Document text
Inventory control blossoms at ProFlowers with small MRP system
When a $300 million company with distribution channels nationwide uses a small
MRP system costing less than $10,000 to control its purchasing and inventory,
manufacturing companies large and small take notice.
ProFlowers, founded in 1998, has become the Internet’s number one provider of
grower-direct fresh flowers in the country. Now with about 80 suppliers and 60
domestic distribution centers, the San Diego-based firm isn’t a manufacturing
company in the traditional sense.
But purchasing and inventory requirements still need to be forecast and planned.
So after outgrowing simple systems like spreadsheets and a home-grown database,
the company turned to E-Z-MRP, a Material Requirements Planning system designed
for small businesses.

Tasks
1. Switch "photos" to "images" in the rows, from the first row up to and including the line containing "dist [-0.001434, -0.000140]", and change nothing else. Reproduce only those lines, leaving out the pictures.
2. Continue the article on ProFlowers' inventory control from its last sentence.
The article and the rows come from unrelated sources.

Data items
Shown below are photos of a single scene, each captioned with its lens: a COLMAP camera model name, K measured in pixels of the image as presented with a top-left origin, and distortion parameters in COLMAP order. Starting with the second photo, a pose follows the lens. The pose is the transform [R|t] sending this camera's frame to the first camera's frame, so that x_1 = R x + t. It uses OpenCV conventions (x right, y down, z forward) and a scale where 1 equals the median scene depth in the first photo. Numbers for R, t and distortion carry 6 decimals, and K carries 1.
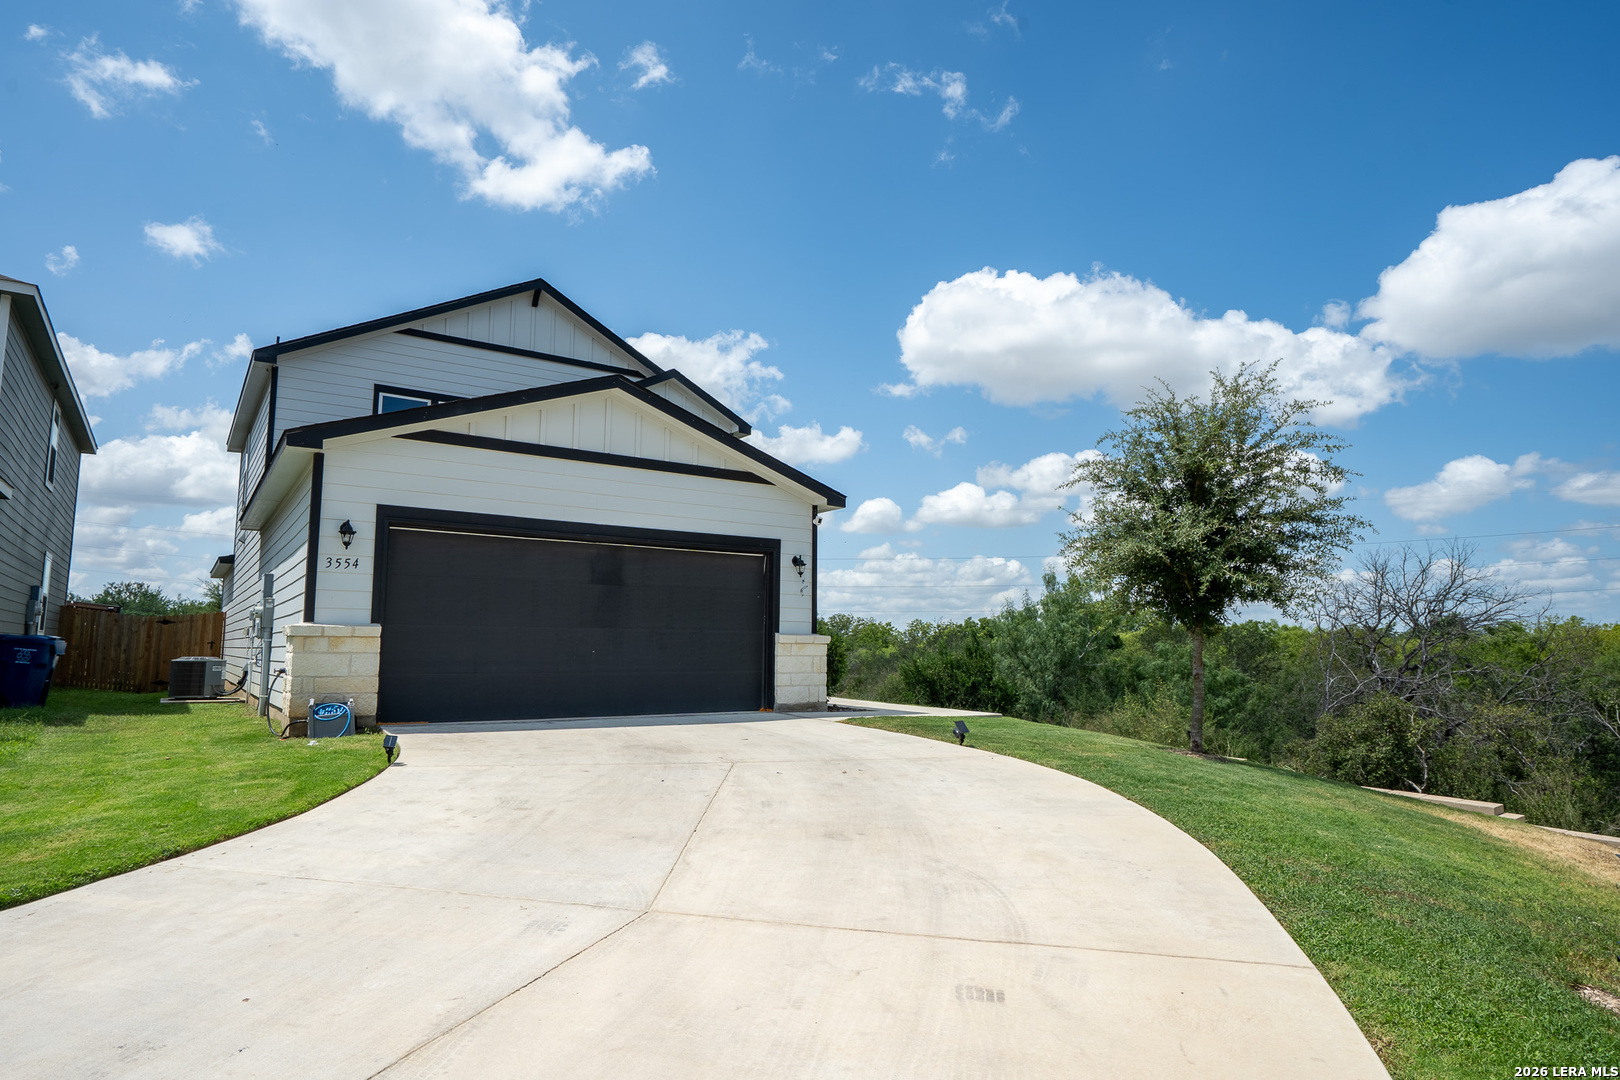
lens RADIAL K [[886.6, 0, 810.0], [0, 886.6, 540.0], [0, 0, 1]] dist [0.001080, 0.000163]
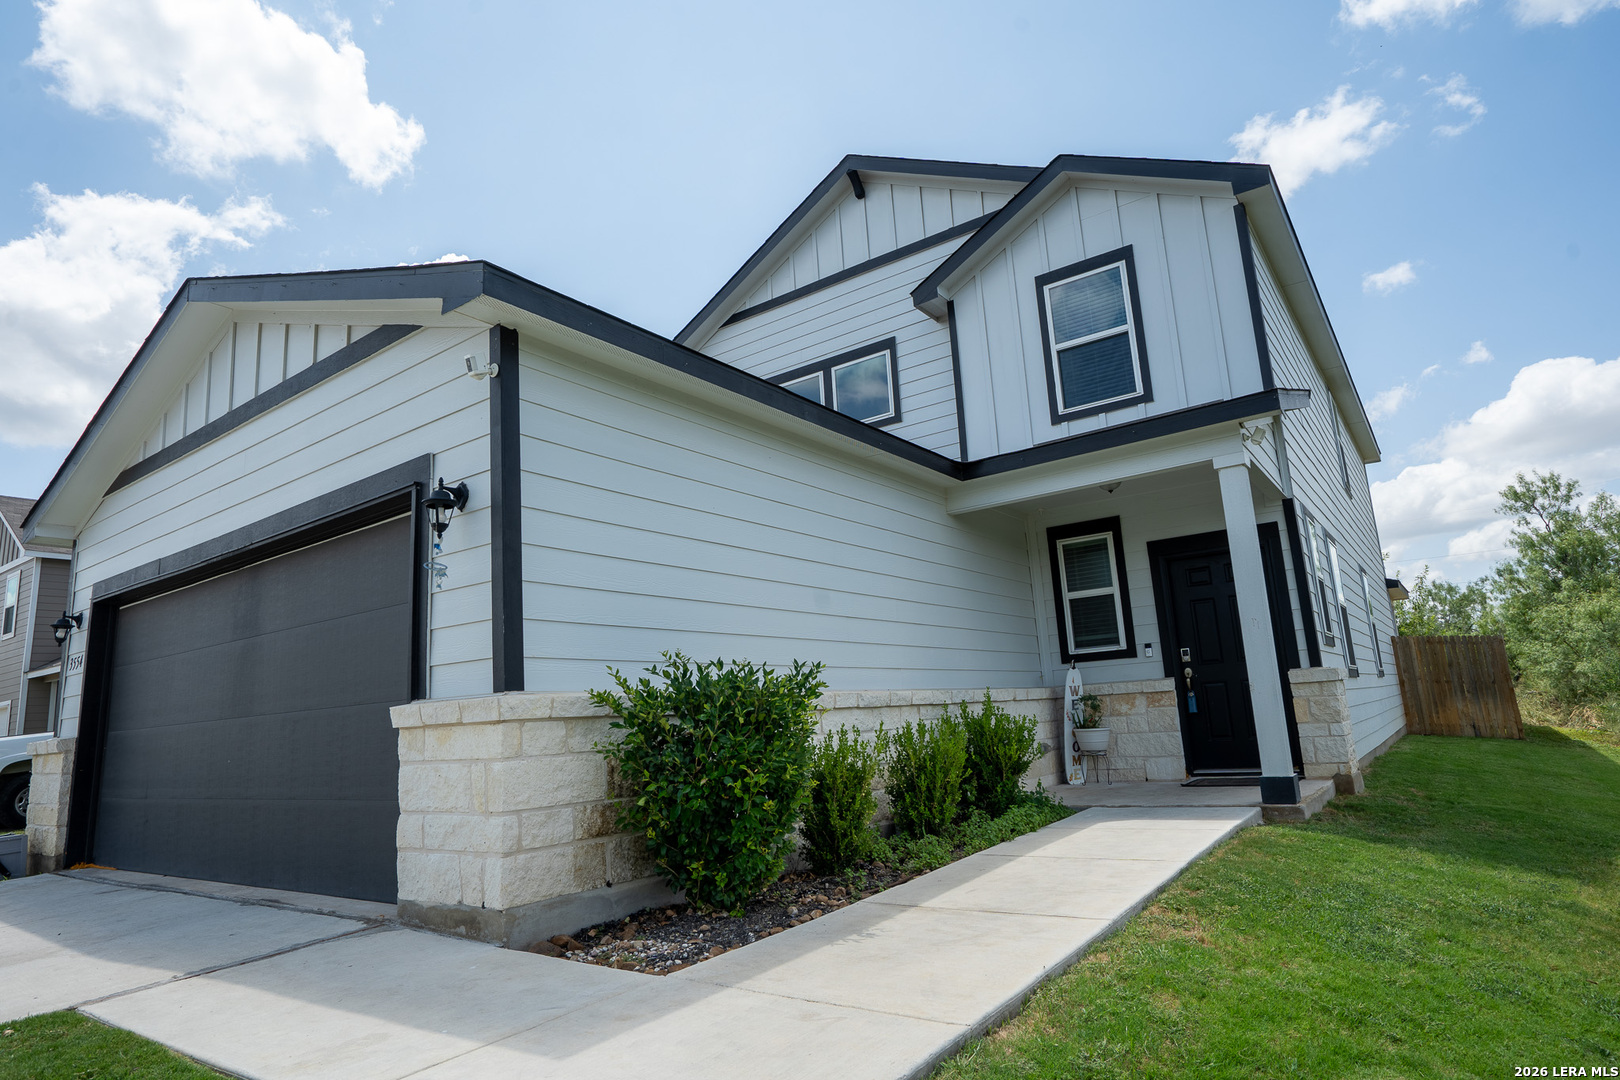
lens RADIAL K [[886.6, 0, 810.0], [0, 886.6, 540.0], [0, 0, 1]] dist [0.001080, 0.000163]
pose [[0.360843, -0.199855, -0.910961, 0.375553], [0.189597, 0.972092, -0.138165, 0.122388], [0.913151, -0.122859, 0.388664, 1.013478]]
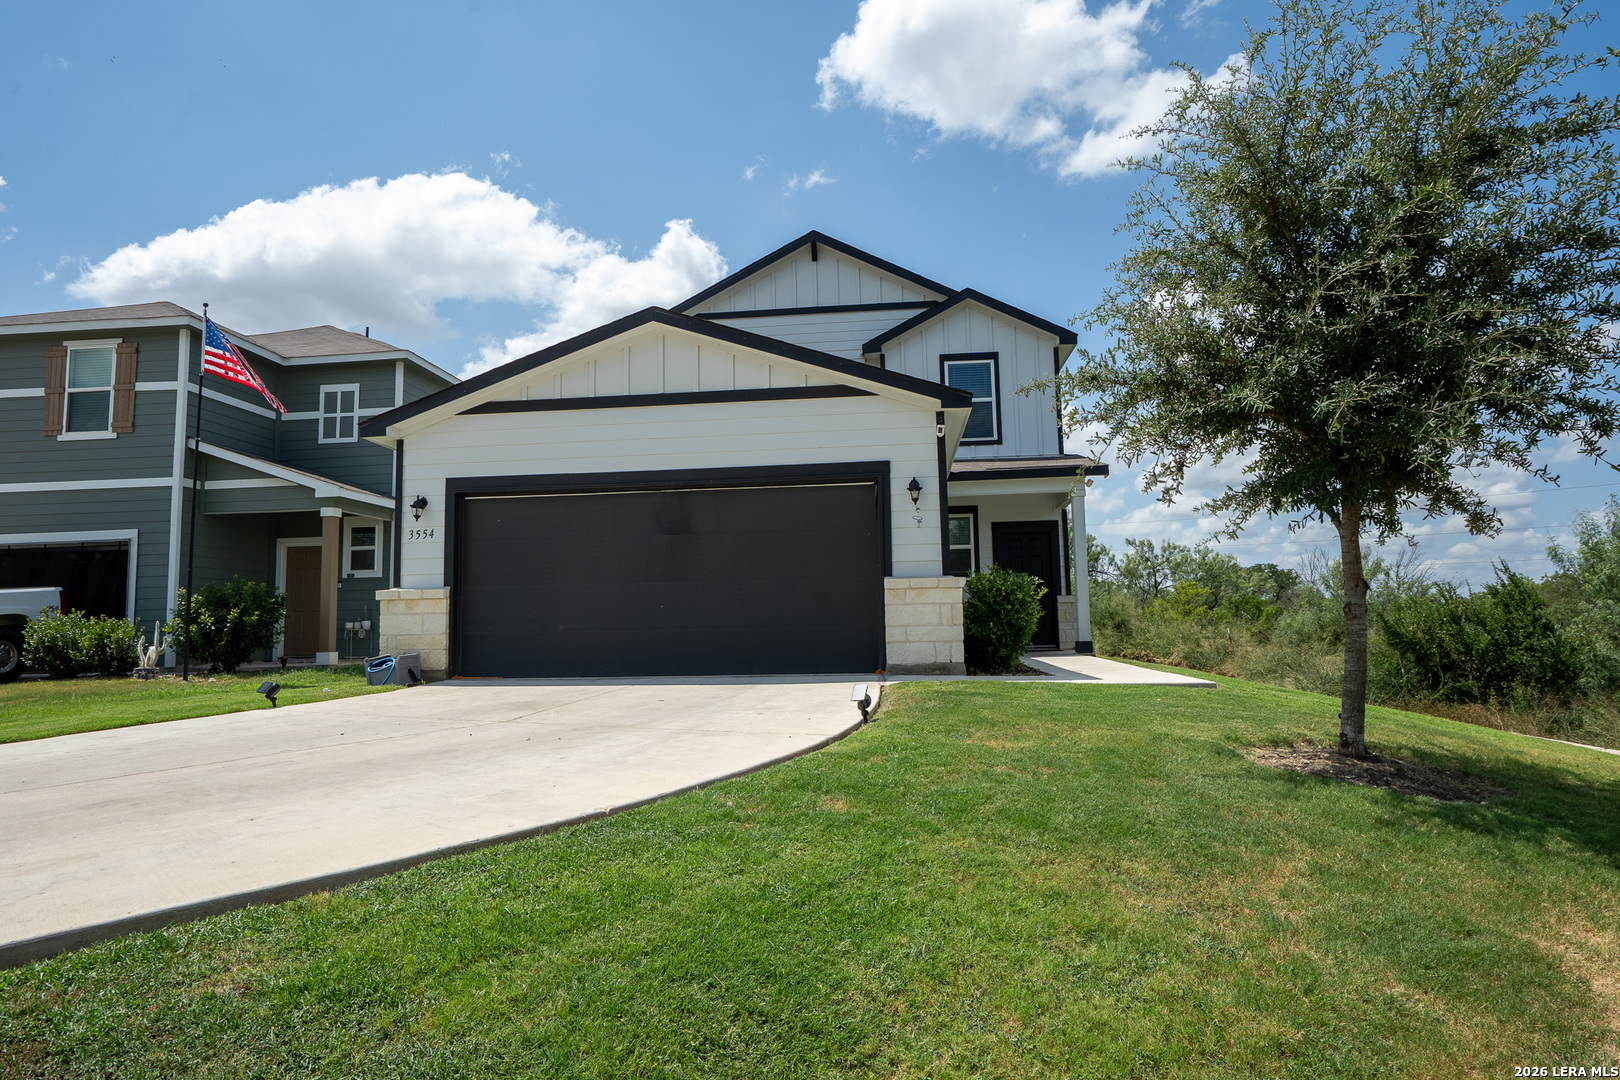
lens RADIAL K [[849.4, 0, 810.0], [0, 849.4, 540.0], [0, 0, 1]] dist [-0.001434, -0.000140]
pose [[0.773648, -0.075340, -0.629120, 0.396825], [0.105845, 0.994321, 0.011086, 0.055443], [0.624712, -0.075166, 0.777229, 0.356048]]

Answer set
1.
Shown below are images of a single scene, each captioned with its lens: a COLMAP camera model name, K measured in pixels of the image as presented with a top-left origin, and distortion parameters in COLMAP order. Starting with the second photo, a pose follows the lens. The pose is the transform [R|t] sending this camera's frame to the first camera's frame, so that x_1 = R x + t. It uses OpenCV conventions (x right, y down, z forward) and a scale where 1 equals the median scene depth in the first photo. Numbers for R, t and distortion carry 6 decimals, and K carries 1.
lens RADIAL K [[886.6, 0, 810.0], [0, 886.6, 540.0], [0, 0, 1]] dist [0.001080, 0.000163]
lens RADIAL K [[886.6, 0, 810.0], [0, 886.6, 540.0], [0, 0, 1]] dist [0.001080, 0.000163]
pose [[0.360843, -0.199855, -0.910961, 0.375553], [0.189597, 0.972092, -0.138165, 0.122388], [0.913151, -0.122859, 0.388664, 1.013478]]
lens RADIAL K [[849.4, 0, 810.0], [0, 849.4, 540.0], [0, 0, 1]] dist [-0.001434, -0.000140]

2.
“When I got here, they were still pretty much in a start-up mode, and we were
doing a lot of things on spreadsheets,” said Brett Clare, ProFlowers’ Senior
Operations Analyst who joined the company in 2002. “While we weren’t a
manufacturing company, I knew that MRP could possibly help us organize the
purchasing of all our componentry.”
Clare, who worked before in more traditional manufacturing environments like
Proctor and Gamble and Estee Lauder, brought his background and expertise in
Material Requirements Planning systems to bear after observing simple systems
like spreadsheets being used at ProFlowers.
“When you get a box of flowers, we send you a box – you have labels, there are
vases, there’s chocolates, there’s teddy bears – all that stuff,” he said. “We
were buying it using spreadsheets and were distributing across 60 locations.”
Clare said they were finding that their distribution centers would inevitably
have too much of one thing and not enough of another.
“As we continued to grow, it just got too complex,” he said.
Because Clare had a strong manufacturing background and was one of the few
employees in the firm who had that expertise, he built an Access database using
pivot tables as a way to begin organizing the data and replace the spreadsheets.
“But I’m not a real programmer,” he said. “I put that thing together which just
kind of stopped the bleeding for a while.” After a few years, Clare began to
recognize the need for something more structured and powerful.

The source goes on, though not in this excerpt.